What the exercise asks: For every line in the material below that holds "przepis", report the line.

Entries shown:
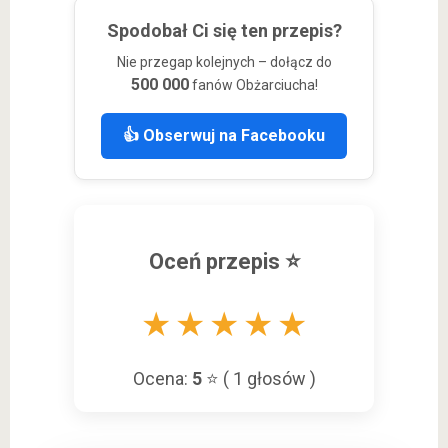
Spodobał Ci się ten przepis?
Nie przegap kolejnych – dołącz do
500 000
fanów Obżarciucha!
👍 Obserwuj na Facebooku
Oceń przepis ⭐
★
★
★
★
★
Ocena:
5
⭐ (
1
głosów )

Written response:
Spodobał Ci się ten przepis?
Oceń przepis ⭐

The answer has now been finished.